In the hands of Grimes, familiar cues and signatures from Electronic music get repurposed, like the whooping siren in “Vowels = Space and Time,” bending conventions slightly and producing something unexpected. Grimes uses the idea of access to broaden, well, her vision. It’s bubbly and obviously feminine. Which is not a bad thing as her “cuteness” can be expressive and dance-y at the same time. Asian culture is an influence as well, from the Manga-inspired cover art to certain elements of Japanese or Korean pop that cater to bubblegum.
Grimes – Genesis
Grimes returns to the ethereal for “Be a Body” that may feel at times too familiar to her contemporaries but lets her vocals be the focal point. “Colour of Moonlight (Antiochus)” is a spiraling, genre-busting sandbox of a song that shouldn’t work because the myriad of elements that Boucher is working with but that actually works to her advantage. Grimes and Visions are full of ideas that are accessible thanks in part to the world we live in.
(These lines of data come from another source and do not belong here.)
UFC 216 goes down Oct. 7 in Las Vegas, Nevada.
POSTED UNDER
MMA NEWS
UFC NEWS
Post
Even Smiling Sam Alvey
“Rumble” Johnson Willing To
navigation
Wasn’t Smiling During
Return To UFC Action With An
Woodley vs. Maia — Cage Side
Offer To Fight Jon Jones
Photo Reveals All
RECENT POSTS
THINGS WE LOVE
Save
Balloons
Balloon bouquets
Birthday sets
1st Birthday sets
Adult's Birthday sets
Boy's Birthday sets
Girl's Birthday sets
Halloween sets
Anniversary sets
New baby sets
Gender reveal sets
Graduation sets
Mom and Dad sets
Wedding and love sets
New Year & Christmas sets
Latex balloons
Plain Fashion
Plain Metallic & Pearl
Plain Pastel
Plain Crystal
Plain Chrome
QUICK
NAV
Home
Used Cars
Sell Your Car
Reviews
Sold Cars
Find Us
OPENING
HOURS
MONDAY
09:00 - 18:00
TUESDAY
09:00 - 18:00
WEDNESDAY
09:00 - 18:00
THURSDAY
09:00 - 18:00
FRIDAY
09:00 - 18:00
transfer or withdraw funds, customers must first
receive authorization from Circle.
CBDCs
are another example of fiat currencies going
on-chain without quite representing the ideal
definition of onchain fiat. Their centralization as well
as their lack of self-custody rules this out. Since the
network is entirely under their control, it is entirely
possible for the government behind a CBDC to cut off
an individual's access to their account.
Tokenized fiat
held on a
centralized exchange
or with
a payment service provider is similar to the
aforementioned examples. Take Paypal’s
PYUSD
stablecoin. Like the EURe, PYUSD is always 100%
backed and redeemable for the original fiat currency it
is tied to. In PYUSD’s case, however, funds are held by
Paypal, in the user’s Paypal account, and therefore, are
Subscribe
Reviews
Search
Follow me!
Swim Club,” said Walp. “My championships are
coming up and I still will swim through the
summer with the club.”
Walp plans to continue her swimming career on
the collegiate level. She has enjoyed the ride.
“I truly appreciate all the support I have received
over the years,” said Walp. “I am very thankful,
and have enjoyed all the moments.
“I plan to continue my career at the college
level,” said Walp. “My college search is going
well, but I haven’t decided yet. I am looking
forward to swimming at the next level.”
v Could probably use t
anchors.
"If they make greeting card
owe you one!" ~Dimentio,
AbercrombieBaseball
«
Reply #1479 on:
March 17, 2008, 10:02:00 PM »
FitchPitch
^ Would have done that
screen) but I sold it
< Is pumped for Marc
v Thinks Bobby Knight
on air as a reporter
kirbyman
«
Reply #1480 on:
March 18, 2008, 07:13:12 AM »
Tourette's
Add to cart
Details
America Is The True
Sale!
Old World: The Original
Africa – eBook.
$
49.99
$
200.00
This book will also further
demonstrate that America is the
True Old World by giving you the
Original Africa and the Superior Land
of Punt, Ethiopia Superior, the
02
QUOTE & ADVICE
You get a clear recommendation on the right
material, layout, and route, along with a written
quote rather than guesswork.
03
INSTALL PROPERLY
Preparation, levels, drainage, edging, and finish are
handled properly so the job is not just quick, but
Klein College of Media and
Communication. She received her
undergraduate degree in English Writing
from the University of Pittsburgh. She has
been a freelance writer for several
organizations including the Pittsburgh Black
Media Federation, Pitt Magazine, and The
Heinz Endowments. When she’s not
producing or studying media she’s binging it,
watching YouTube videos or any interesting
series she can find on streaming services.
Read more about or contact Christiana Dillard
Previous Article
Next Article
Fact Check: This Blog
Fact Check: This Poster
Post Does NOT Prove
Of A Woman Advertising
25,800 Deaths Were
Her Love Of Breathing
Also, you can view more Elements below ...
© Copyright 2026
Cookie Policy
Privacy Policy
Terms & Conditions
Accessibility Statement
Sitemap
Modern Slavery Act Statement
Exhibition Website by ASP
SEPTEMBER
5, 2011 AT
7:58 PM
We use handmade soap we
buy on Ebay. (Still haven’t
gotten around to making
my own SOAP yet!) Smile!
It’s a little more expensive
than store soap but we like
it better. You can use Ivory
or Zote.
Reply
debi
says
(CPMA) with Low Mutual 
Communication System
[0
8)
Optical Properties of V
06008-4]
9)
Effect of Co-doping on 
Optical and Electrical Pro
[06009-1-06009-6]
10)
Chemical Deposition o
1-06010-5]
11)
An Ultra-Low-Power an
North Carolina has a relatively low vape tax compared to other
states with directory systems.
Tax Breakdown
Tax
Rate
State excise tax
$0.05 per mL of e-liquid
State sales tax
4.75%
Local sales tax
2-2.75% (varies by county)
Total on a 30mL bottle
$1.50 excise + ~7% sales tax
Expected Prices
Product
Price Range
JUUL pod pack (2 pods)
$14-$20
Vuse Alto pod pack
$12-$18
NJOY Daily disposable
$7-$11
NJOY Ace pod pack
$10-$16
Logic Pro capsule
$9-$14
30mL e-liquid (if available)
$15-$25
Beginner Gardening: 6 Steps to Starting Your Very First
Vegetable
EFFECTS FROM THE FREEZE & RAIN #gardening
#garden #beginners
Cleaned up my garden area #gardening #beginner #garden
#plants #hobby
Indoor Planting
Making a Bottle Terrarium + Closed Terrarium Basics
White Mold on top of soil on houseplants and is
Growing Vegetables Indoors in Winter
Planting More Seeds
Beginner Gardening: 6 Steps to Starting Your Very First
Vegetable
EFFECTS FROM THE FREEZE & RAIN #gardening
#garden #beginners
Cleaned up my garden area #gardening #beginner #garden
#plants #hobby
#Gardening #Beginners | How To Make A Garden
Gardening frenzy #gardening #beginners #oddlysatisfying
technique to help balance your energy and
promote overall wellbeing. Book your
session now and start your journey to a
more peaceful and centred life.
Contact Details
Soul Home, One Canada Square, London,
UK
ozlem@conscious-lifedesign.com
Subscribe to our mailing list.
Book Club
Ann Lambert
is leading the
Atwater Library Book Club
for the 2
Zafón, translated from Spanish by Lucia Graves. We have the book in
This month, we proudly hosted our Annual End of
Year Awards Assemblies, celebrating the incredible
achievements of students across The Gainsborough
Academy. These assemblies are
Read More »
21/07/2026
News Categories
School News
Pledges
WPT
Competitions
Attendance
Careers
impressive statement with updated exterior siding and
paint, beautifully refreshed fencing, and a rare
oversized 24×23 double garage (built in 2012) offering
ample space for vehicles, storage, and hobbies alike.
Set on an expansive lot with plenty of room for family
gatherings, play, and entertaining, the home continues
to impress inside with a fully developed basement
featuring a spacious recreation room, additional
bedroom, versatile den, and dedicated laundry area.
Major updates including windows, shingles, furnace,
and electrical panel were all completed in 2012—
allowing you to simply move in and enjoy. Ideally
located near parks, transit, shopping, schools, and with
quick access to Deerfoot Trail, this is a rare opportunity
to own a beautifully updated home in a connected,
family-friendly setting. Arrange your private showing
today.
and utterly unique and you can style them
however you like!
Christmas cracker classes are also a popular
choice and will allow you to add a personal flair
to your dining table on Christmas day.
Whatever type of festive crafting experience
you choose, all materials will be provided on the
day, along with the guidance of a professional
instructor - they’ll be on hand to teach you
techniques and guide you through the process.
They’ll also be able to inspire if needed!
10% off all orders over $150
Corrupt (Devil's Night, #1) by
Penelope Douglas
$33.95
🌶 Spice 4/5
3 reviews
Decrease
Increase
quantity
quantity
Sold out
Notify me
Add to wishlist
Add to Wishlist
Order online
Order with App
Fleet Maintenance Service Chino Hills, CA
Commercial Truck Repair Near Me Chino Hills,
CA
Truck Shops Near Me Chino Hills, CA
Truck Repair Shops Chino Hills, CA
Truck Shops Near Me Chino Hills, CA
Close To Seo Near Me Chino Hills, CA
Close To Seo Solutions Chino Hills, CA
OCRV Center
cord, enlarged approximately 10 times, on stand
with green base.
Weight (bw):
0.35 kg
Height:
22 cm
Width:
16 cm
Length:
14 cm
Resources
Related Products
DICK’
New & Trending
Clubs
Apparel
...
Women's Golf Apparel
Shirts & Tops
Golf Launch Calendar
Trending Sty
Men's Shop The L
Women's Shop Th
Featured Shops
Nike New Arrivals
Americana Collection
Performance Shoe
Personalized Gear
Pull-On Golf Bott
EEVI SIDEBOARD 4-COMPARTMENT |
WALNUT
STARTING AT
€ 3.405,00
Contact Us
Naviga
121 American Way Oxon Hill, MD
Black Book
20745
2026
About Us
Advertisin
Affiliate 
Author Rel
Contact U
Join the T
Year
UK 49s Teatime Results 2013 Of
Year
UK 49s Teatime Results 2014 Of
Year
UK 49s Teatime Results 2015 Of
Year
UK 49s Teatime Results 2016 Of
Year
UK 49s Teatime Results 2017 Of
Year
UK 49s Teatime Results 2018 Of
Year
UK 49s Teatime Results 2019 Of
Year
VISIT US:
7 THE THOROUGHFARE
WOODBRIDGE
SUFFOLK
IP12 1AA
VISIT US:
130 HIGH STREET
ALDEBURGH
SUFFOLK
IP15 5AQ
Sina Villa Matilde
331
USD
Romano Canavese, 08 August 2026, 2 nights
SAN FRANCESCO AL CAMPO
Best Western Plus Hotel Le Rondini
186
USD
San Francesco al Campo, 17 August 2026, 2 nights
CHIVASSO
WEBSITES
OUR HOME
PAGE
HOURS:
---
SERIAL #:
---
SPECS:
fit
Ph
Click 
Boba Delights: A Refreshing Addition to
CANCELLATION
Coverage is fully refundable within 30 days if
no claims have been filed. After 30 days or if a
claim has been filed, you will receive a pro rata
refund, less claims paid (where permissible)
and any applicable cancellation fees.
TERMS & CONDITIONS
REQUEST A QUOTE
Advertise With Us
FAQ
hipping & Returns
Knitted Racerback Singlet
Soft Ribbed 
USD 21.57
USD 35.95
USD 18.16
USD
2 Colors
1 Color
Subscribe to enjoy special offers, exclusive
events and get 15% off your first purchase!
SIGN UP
Too many times there is this desire to add depth or mystery to pop, which means writers have to use the term “haunting.” The reason why it is pop, because it connects with people, gets lost much to the chagrin of someone who enjoys a good hook and a catchy tune. Luckily, Grimes avoids all of that.
Boucher playfully engages with the past and with Visions delivers an album worthy of being called pop. The Olympic-level gymnastics of Boucher’s vocals, the diverse influences and electronics cues add up to an album that is perfectly fine being human in a digital world. Visions is just that, a panoramic gaze of influences that is impressive, not just in its scope, but also in its exuberance of what it has found.